終陵棄與他對視,毫不掩飾自己目光中的憎惡之情。

南郭旻沒有同他說任何話,就這麼冷著臉從他身旁走過去了,進入了皇帝所在的朝光殿。

尹暮朝著南郭旻的背影仍在鞠躬,他察覺到身邊這位年輕的副指揮使似乎和繡衣使南郭旻有些不快的過往,他們兩人擦身而過竟然都當彼此不存在一般毫無禮貌與客氣。

“我沒事,尹大人,我先告辭了。”終陵棄深深地呼吸了好幾口氣,才讓自己狂跳的心臟漸漸恢復平靜。

毫無疑問他剛才是有無數個機會殺死南郭旻的,他手中有荒蕪的名劍未隱寒鋒,而南郭旻是隻身前來,身邊沒有護衛。

報仇只在一念之間,但他剋制住了心底的嗔念,封閉了那個曾經歇斯底里叫喊的少年的聲音。

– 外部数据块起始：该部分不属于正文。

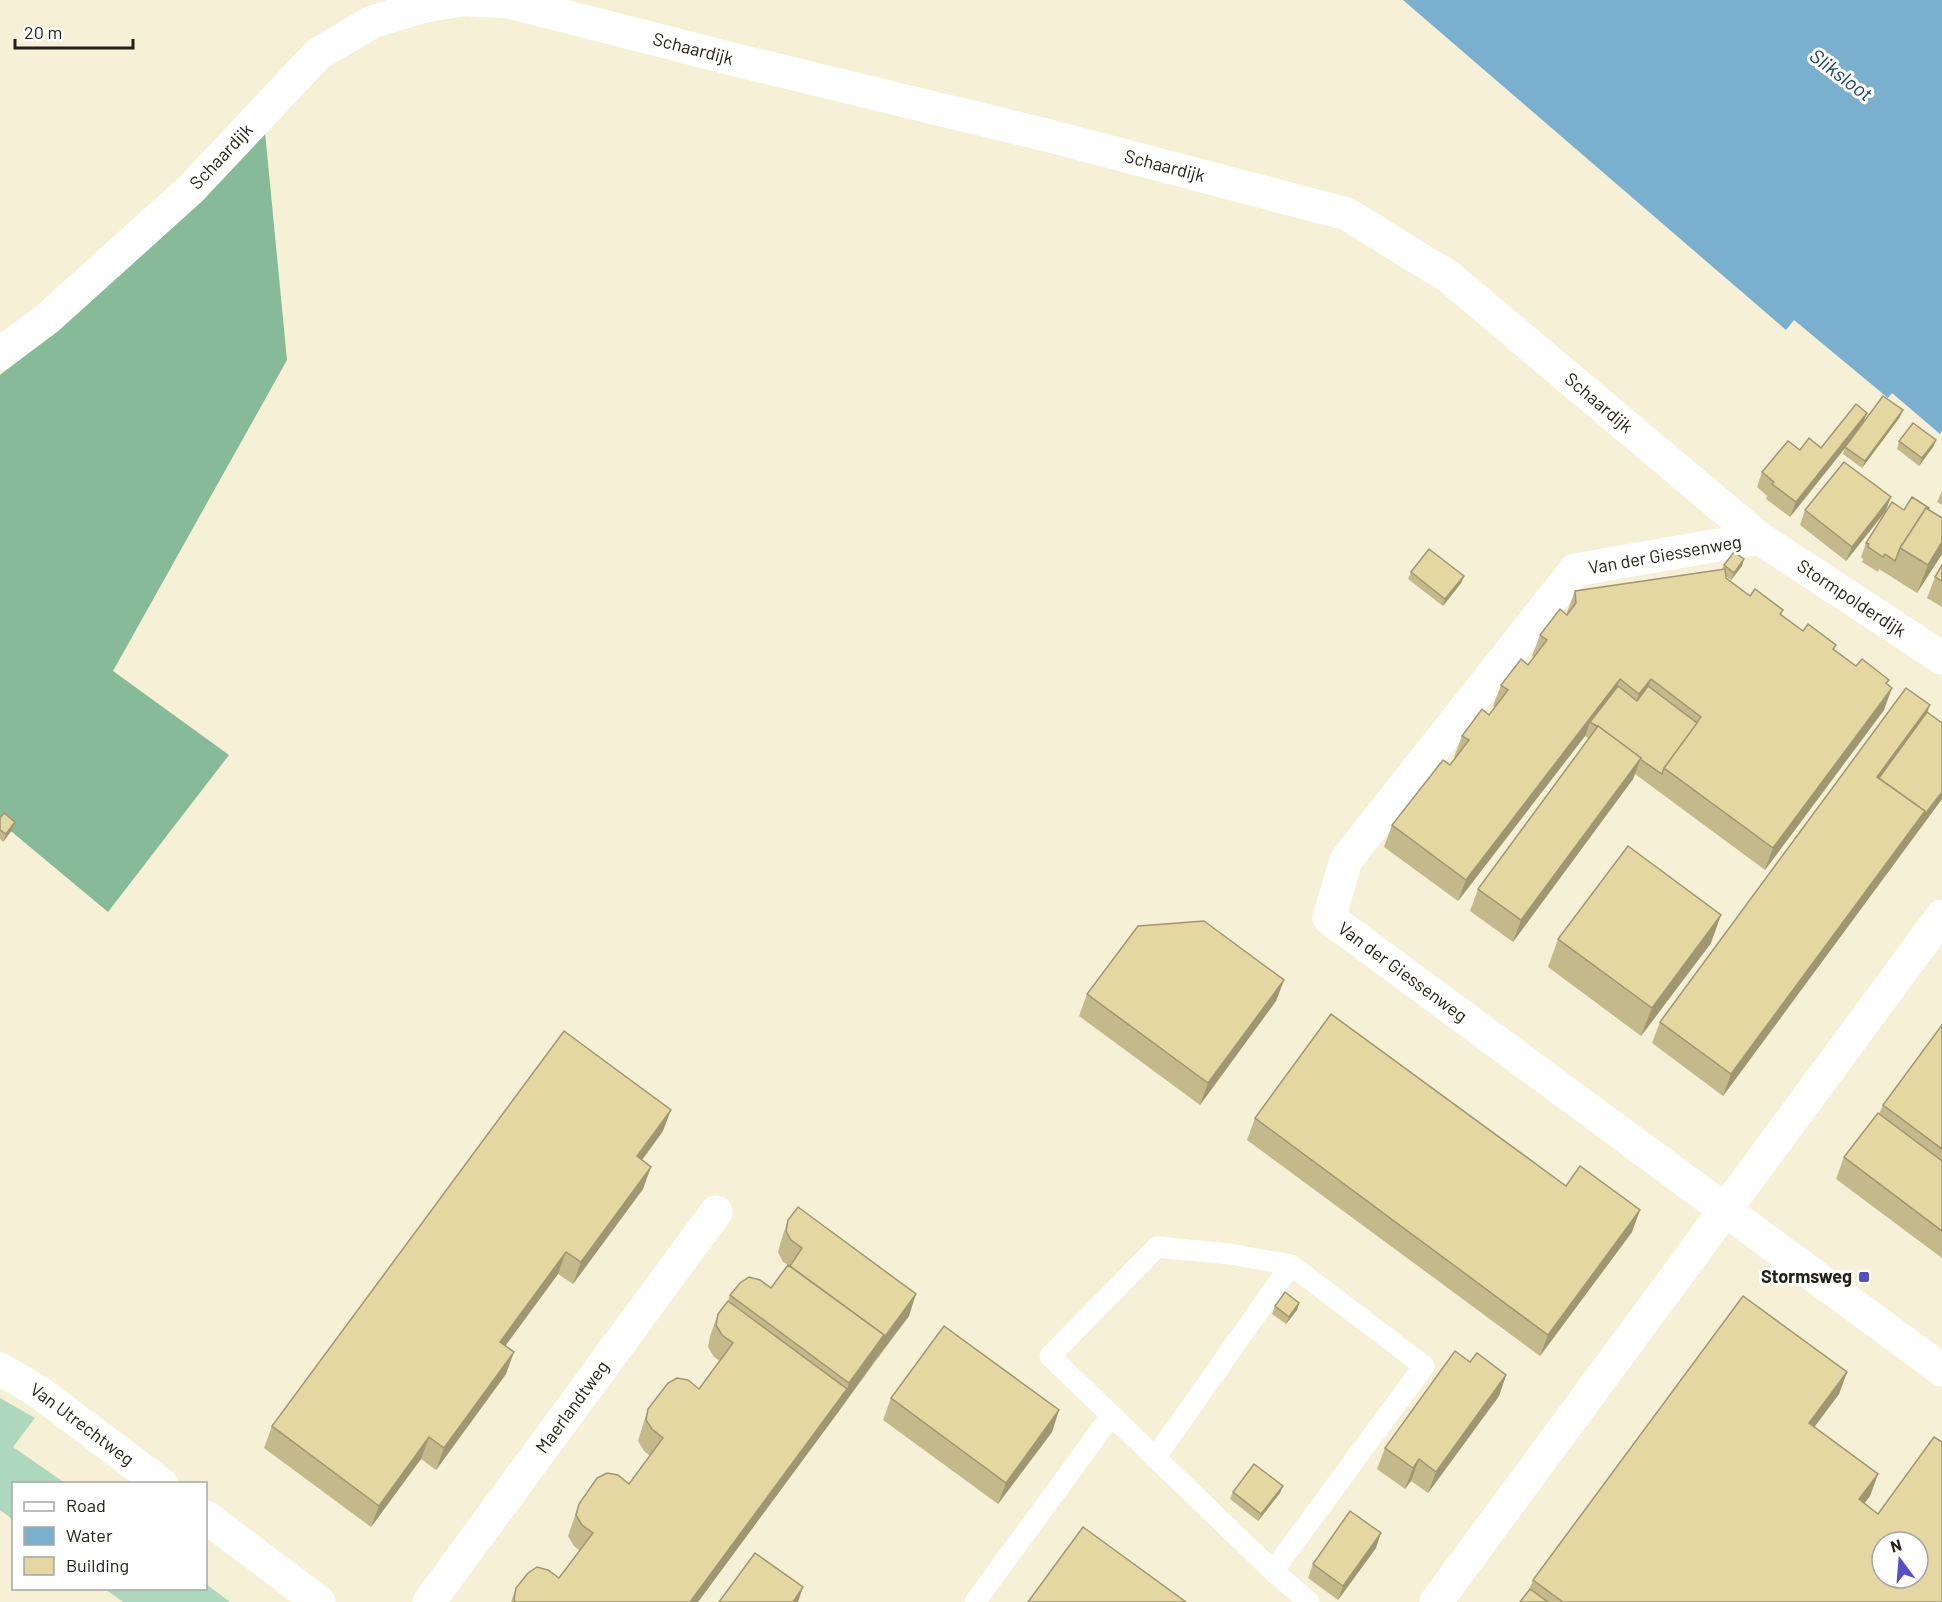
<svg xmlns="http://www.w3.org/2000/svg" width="1942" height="1602" font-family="Barlow,sans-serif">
<rect width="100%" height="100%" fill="#f6f0d6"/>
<g fill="#aed8bd">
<path d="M0 1398 35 1418 13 1447 65 1483 14 1484 13 1520 0 1510Z"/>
<path d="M206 1584 230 1602H123L105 1589 206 1588Z"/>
</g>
<path fill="#86ba99" d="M265 132 287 360 113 671 229 755 108 912 0 822V375L74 316Z"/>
<path fill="#7aafce" d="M1403 0H1942V431L1940 434 1892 393 1888 398 1794 320 1786 330Z"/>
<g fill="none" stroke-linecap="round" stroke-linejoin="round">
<g stroke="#fff" stroke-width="21">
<path d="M1155 1458 1291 1265"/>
<path d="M1273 1571 1050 1356 1157 1247 1230 1254 1291 1265 1424 1366 1273 1571 1309 1602"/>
<path d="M975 1602 1111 1416"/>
</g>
<g stroke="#fff" stroke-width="33">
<path id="s1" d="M471 0 509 2 740 61 1046 135 1347 214 1449 277 1759 538 1942 658"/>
<path id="s2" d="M0 354 48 318 191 189 318 54 372 22 425 6 463 0"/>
<path id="s3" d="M1759 538 1575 570 1346 860 1329 918 1942 1370"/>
<path id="s4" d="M0 1369 39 1392 161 1484"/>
<path d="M206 1517 319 1602"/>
<path id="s5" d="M429 1602 716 1212"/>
<path d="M1436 1602 1942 916"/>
</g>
</g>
<g fill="#c4b98a">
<path d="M1867 413 1863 423 1900 417 1862 468 1843 454 1845 448 1790 517 1766 499 1767 496 1757 487 1762 472 1800 450 1821 448Z"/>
<path d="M1936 440 1933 447 1919 466 1897 449 1899 441Z"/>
<path d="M1942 491V505L1937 502Z"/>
<path d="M1891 497 1885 512 1846 561 1800 525 1805 510Z"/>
<path d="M1928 509 1942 518V554L1917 593 1879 569 1878 572 1862 562 1863 559 1861 557 1866 543 1904 510Z"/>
<path d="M1724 565 1742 566 1731 580 1726 576V578L1750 596 1783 610 1781 615 1803 631 1836 645 1834 650 1856 666 1887 684 1884 710 1765 870 1635 774 1633 779 1513 942 1470 911 1478 889 1589 739 1585 736 1458 901 1384 847 1392 825 1450 765 1455 758 1454 757 1462 736 1489 715 1495 707 1493 706 1501 685 1528 665 1534 657 1532 656 1540 635 1567 615V612L1575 591 1722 569Z"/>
<path d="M1942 565V607L1927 598 1935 577Z"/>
<path d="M1411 572 1464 576 1461 583 1443 606 1408 579Z"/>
<path d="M1927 712 1942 723V799L1723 1096 1652 1043 1660 1022Z"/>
<path d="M0 818 15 822 12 830 3 842 0 839Z"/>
<path d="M1558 939 1711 943 1641 1036 1548 967Z"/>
<path d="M1284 980 1276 1001 1200 1105 1079 1016 1087 994Z"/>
<path d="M1942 1025V1258L1836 1179 1844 1157 1879 1114 1883 1105Z"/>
<path d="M1255 1118 1566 1186 1632 1232 1540 1356 1247 1140Z"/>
<path d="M663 1131 642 1160 643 1189 573 1284 558 1274 505 1346 506 1374 436 1470 421 1459 371 1527 264 1448 272 1426Z"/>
<path d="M788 1220 909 1316 698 1602H511L516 1588 559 1578 580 1551 574 1546 568 1536 579 1504 629 1484 650 1456 644 1451 638 1441 641 1431 648 1409 699 1389 720 1361 714 1357 708 1347 710 1336 718 1314 728 1301 730 1295 771 1288 788 1265 783 1262 778 1252 781 1241Z"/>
<path d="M1299 1303 1297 1310 1286 1324 1272 1314 1275 1306Z"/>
<path d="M1470 1362 1506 1375 1499 1396 1428 1493 1411 1481 1405 1489 1377 1469 1385 1448Z"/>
<path d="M1847 1372 1839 1394 1814 1427 1878 1474 1870 1496 1864 1503 1878 1514 1942 1602H1520L1529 1590 1533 1580Z"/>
<path d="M891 1398 1059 1410 1052 1432 998 1504 883 1420Z"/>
<path d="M1233 1492 1280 1493 1258 1521 1230 1499Z"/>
<path d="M1376 1548 1338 1600 1308 1578 1313 1564Z"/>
</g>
<g fill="#a09671">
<path d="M1903 410 1900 417 1862 468 1865 461Z"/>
<path d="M1867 413 1861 428 1790 517 1796 502Z"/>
<path d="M1936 440 1933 447 1919 466 1922 458Z"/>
<path d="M1891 497 1885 512 1846 561 1852 547Z"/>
<path d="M1942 542V554L1917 593 1928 565Z"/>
<path d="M1744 559 1742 566 1731 580 1734 573Z"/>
<path d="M1464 576 1461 583 1443 606 1445 599Z"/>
<path d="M1620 679 1612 701 1590 722 1585 736 1458 901 1466 880Z"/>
<path d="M1651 679 1643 701 1631 716 1639 694Z"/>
<path d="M1892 688 1884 710 1765 870 1773 848Z"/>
<path d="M1930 705 1922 727 1878 786 1877 777Z"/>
<path d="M1641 758 1633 779 1513 942 1521 920Z"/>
<path d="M1942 792V799L1723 1096 1731 1074 1925 811Z"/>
<path d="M15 822 12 830 3 842 6 834Z"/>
<path d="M1721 915 1711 943 1641 1036 1652 1008Z"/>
<path d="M1284 980 1276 1001 1200 1105 1208 1083Z"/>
<path d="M671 1110 663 1131 629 1178 637 1156Z"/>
<path d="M651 1167 643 1189 573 1284 581 1262Z"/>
<path d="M1640 1210 1632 1232 1540 1356 1548 1335Z"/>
<path d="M566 1252 558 1274 492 1364 500 1342Z"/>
<path d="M916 1294 909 1316 873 1363 881 1342Z"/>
<path d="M1299 1303 1297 1310 1286 1324 1289 1317Z"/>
<path d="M884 1335 873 1363 839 1411 698 1602H690L847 1389 849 1383Z"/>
<path d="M514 1352 506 1374 436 1470 444 1448Z"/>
<path d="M1847 1372 1839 1394 1801 1445 1809 1423Z"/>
<path d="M1506 1375 1499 1396 1428 1493 1436 1472Z"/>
<path d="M1059 1410 1052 1432 998 1504 1006 1483Z"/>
<path d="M429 1437 421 1459 371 1527 379 1506Z"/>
<path d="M1419 1459 1411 1481 1405 1489 1413 1468Z"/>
<path d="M1878 1474 1870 1496 1851 1521 1859 1499Z"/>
<path d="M1283 1486 1280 1493 1258 1521 1261 1514Z"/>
<path d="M1381 1533 1376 1548 1338 1600 1343 1586Z"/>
<path d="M803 1587 798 1602H793Z"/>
</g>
<g fill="#e4d7a1" stroke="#a09671" stroke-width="1.5" fill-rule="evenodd">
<path d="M1883 396 1903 410 1865 461 1845 447Z"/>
<path d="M1856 404 1867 413 1796 502 1772 484 1774 482 1762 472 1788 441 1800 450 1809 438 1821 448Z"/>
<path d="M1913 423 1936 440 1922 458 1899 441Z"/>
<path d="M1844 462 1891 497 1852 547 1805 510Z"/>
<path d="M1912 497 1929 508 1928 509 1926 508 1900 548 1895 561 1885 554 1883 557 1868 547 1869 544 1866 543 1892 502 1904 510Z"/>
<path d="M1926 508 1942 518V542L1928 565 1900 548Z"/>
<path d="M1429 549 1464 576 1445 599 1411 572Z"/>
<path d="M1734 552 1744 559 1734 573 1724 565Z"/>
<path d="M1942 565V581L1935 577Z"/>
<path d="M1725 569 1726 578 1750 596 1755 589 1783 610 1780 614 1803 631 1808 624 1836 645 1833 649 1856 666 1862 659 1889 680 1886 683 1892 688 1773 848 1664 768 1701 717 1651 679 1639 694 1620 679 1466 880 1392 825 1443 760 1450 765 1469 740 1462 736 1482 709 1489 715 1508 690 1501 685 1521 659 1528 665 1547 640 1540 635 1560 609 1567 615 1576 603 1575 591Z"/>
<path d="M1618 686 1637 701 1648 686 1697 723 1664 768 1662 774 1640 759 1641 758 1598 726V727L1590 722Z"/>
<path d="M1906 688 1930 705 1877 777 1925 811 1731 1074 1660 1022Z"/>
<path d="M1927 712 1942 723V792L1922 818 1925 811 1879 778Z"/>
<path d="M1598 726 1641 758 1521 920 1478 889Z"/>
<path d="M4 813 15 822 6 834 0 830V818Z"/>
<path d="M1628 846 1721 915 1652 1008 1558 939Z"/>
<path d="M1204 921 1284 980 1208 1083 1087 994 1138 926Z"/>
<path d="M1331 1014 1566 1186 1580 1166 1640 1210 1548 1335 1255 1118Z"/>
<path d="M1942 1025V1149L1883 1105Z"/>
<path d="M564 1031 671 1110 637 1156 651 1167 581 1262 566 1252 500 1342 514 1352 444 1448 429 1437 379 1506 272 1426Z"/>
<path d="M1878 1113 1942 1161V1231L1844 1157Z"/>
<path d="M798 1207 916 1294 881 1342 884 1335 790 1266 802 1248 791 1240 786 1231 788 1220Z"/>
<path d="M788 1265 884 1335 849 1383 730 1295 740 1283 749 1277 760 1280 771 1288Z"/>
<path d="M1285 1292 1299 1303 1289 1317 1275 1306Z"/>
<path d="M1743 1296 1847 1372 1809 1423 1878 1474 1859 1499 1878 1514 1934 1437 1942 1442V1602H1563L1533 1580ZM1882 1542H1918V1578H1882Z"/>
<path d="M728 1301 847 1389 690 1602H515L514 1599 516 1588 528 1573 537 1567 548 1570 559 1578 593 1533 582 1525 576 1515 579 1504 597 1478 607 1473 618 1475 629 1484 663 1438 652 1429 646 1420 648 1409 668 1383 677 1378 688 1380 699 1389 733 1343 722 1335 716 1325 718 1314Z"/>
<path d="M944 1326 1059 1410 1006 1483 891 1398Z"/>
<path d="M1455 1351 1470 1362 1477 1353 1506 1375 1436 1472 1419 1459 1413 1468 1385 1448Z"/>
<path d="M1254 1464 1283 1486 1261 1514 1233 1492Z"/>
<path d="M1350 1511 1381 1533 1343 1586 1313 1564Z"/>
<path d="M1083 1527 1186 1602H1028Z"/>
<path d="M755 1553 803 1587 793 1602H719Z"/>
<path d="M1530 1589 1548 1602H1520Z"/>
</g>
<rect fill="#554ec5" stroke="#fff" stroke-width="2" x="1858" y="1271" width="12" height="12" rx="3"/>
<g text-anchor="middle" stroke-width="6" stroke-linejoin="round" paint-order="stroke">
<g font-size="18" fill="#242118" stroke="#fff">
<text dy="6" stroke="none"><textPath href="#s1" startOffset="228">Schaardijk</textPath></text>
<text dy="6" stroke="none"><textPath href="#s2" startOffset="297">Schaardijk</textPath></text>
<text dy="6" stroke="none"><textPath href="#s1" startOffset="714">Schaardijk</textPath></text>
<text dy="6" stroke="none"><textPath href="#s1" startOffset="1218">Schaardijk</textPath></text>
<text transform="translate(1665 555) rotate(-10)" y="6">Van der Giessenweg</text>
<text dy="6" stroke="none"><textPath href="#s1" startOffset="1538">Stormpolderdijk</textPath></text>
<text dy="6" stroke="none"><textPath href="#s3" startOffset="708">Van der Giessenweg</textPath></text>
<text dy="6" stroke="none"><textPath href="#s5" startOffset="242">Maerlandtweg</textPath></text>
<text dy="6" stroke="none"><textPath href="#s4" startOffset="99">Van Utrechtweg</textPath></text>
</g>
<g font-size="18" font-weight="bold" fill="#242118" stroke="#fff" text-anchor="end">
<text x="1852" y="1283">Stormsweg</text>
</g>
<g font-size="20" font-style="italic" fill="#184359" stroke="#fff">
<text transform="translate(1841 75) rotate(37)" y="7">Sliksloot</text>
</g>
</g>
<rect x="12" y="1482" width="195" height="108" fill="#ffffff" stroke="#a7a6a3" stroke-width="1.5"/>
<rect x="24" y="1502" width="30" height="9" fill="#ffffff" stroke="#a7a6a3" stroke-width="1.5"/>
<text x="66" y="1512" font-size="18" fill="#242118">Road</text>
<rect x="24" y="1527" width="30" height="18" fill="#7aafce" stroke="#a7a6a3" stroke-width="1.5"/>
<text x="66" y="1542" font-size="18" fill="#242118">Water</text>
<rect x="24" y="1557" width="30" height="18" fill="#e4d7a1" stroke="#a7a6a3" stroke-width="1.5"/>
<text x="66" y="1572" font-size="18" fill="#242118">Building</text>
<g transform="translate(1900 1560) rotate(344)"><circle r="28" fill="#ffffff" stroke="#a7a6a3" stroke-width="1.5"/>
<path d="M0-4.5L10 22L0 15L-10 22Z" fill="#554ec5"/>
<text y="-9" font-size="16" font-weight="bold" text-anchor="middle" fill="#242118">N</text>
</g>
<path d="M15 39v9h118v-9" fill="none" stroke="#242118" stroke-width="3"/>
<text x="24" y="39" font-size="18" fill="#242118" stroke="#ffffff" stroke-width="4.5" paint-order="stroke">20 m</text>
</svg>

忍耐,終陵棄告訴自己,他已經不是那個一無所有復仇無望的孩子,現在的他不會僅僅滿足於親手誅殺南郭旻這樣的一時之快。

為精鐵案翻案,為冤死者平反,讓南郭旻在宸粼律法的懲治下身敗名裂,認罪伏誅,這才是他所追求的,這才是真正的復仇。

尹暮望著那個在御道上朝著宮門漸行漸遠的背影,總覺得這個年輕人身上有著一股與年齡不符的陰寒氣息,隱約在訴說一段不為人知的艱辛往事。